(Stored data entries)
+ + + +

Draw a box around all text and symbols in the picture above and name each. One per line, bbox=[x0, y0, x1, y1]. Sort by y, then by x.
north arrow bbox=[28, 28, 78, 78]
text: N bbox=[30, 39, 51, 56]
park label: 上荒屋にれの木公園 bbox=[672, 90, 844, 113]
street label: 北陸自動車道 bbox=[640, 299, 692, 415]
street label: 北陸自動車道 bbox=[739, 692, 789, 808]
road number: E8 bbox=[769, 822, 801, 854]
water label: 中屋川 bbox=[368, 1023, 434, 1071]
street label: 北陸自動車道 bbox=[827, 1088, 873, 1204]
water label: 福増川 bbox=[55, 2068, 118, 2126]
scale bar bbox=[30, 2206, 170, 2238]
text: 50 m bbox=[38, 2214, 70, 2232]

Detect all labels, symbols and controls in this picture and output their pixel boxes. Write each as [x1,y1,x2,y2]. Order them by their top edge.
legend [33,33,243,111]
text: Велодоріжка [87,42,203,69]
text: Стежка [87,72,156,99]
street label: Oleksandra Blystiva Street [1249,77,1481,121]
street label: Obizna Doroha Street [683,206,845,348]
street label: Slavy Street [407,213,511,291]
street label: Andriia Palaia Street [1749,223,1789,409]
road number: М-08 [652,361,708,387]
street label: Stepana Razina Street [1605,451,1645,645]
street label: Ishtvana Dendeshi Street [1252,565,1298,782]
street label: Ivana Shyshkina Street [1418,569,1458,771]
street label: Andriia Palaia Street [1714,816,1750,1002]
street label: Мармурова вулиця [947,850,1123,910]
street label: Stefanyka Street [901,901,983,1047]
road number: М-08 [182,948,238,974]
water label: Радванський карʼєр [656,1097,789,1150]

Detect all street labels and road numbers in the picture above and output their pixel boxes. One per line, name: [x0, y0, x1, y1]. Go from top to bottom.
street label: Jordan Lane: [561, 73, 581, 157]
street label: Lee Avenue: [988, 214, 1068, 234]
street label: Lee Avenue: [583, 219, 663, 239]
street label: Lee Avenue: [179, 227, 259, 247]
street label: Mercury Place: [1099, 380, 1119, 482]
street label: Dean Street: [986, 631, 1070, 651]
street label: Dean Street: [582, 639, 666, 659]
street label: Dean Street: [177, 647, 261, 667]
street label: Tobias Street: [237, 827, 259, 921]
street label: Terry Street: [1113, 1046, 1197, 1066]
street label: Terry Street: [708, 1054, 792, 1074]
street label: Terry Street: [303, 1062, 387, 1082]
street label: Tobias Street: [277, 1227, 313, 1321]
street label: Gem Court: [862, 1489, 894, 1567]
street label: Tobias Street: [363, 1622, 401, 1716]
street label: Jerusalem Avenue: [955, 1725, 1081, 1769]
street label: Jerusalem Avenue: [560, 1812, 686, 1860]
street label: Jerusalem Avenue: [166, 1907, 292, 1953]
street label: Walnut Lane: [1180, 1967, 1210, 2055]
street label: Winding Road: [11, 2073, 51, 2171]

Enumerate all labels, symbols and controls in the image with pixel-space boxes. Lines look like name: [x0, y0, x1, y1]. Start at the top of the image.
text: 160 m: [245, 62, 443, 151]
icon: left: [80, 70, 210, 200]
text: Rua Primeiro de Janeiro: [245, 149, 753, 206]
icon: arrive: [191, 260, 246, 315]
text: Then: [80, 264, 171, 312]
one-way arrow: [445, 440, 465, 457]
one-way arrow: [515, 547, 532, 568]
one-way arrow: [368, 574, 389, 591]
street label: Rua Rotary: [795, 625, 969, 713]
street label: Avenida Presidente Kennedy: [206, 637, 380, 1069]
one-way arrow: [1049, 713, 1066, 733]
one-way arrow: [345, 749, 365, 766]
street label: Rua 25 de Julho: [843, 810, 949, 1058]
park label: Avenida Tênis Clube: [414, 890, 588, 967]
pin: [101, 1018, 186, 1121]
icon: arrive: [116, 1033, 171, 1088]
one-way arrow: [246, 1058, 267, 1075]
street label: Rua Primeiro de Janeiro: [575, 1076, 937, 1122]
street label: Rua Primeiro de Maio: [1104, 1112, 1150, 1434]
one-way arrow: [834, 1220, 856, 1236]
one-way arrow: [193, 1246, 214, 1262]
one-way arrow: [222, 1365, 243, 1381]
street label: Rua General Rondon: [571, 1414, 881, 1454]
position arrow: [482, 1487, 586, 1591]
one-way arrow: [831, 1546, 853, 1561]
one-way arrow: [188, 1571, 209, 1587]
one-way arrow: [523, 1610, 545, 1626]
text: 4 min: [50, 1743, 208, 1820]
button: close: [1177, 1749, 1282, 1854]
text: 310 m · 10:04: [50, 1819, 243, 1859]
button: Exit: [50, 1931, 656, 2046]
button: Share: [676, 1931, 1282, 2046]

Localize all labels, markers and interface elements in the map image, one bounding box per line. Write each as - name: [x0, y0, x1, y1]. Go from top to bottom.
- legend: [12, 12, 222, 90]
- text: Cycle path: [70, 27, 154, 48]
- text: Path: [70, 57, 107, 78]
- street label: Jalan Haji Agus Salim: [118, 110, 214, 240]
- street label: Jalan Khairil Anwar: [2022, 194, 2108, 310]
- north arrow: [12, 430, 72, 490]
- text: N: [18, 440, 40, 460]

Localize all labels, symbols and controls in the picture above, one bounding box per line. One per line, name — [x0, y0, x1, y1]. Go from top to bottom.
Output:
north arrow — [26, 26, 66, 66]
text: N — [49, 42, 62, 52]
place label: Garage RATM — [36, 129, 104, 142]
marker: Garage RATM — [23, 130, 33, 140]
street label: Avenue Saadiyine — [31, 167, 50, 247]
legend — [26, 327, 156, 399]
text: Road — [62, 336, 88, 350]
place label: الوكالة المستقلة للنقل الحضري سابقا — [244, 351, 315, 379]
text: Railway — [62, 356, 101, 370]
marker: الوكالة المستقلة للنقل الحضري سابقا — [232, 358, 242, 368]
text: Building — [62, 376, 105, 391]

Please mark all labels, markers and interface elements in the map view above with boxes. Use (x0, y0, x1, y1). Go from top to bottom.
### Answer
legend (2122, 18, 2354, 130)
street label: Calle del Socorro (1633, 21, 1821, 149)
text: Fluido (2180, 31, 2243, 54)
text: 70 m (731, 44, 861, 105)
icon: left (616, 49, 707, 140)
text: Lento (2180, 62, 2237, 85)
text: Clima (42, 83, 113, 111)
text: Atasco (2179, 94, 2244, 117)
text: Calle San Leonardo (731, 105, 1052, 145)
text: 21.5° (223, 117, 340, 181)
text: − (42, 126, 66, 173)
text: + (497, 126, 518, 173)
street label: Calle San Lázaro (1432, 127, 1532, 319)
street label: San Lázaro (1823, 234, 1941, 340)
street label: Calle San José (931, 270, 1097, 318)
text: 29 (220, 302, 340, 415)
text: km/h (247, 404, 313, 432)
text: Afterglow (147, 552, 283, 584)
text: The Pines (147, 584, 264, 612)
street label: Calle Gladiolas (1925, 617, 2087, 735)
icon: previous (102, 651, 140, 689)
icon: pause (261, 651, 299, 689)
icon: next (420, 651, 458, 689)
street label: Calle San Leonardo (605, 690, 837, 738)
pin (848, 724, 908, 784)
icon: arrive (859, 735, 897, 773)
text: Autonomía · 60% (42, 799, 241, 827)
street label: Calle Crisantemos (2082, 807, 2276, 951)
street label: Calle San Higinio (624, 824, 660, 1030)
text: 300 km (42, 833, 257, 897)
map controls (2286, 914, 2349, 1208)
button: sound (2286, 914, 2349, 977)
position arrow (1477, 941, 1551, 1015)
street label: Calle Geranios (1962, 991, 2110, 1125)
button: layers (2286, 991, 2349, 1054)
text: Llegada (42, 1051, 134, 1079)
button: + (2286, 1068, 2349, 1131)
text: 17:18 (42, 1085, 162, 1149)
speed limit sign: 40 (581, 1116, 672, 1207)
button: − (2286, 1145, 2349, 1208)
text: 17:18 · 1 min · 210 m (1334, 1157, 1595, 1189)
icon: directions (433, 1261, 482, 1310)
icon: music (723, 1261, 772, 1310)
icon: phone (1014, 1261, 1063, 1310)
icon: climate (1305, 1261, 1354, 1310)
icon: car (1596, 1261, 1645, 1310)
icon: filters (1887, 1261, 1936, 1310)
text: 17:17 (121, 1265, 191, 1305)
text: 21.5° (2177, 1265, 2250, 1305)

+ + + +

**Work task:** The lines above from the one containing "Localize all labels, symbols" through the one containing "Please mark all" are to be set down exactly, and no others.

**The answer:**
Localize all labels, symbols and controls in the picture above, one bounding box per line. One per line, name — [x0, y0, x1, y1]. Go from top to bottom.
Output:
north arrow — [26, 26, 66, 66]
text: N — [49, 42, 62, 52]
place label: Garage RATM — [36, 129, 104, 142]
marker: Garage RATM — [23, 130, 33, 140]
street label: Avenue Saadiyine — [31, 167, 50, 247]
legend — [26, 327, 156, 399]
text: Road — [62, 336, 88, 350]
place label: الوكالة المستقلة للنقل الحضري سابقا — [244, 351, 315, 379]
text: Railway — [62, 356, 101, 370]
marker: الوكالة المستقلة للنقل الحضري سابقا — [232, 358, 242, 368]
text: Building — [62, 376, 105, 391]

Please mark all labels, markers and interface elements in the map view above with boxes. Use (x0, y0, x1, y1). Go from top to bottom.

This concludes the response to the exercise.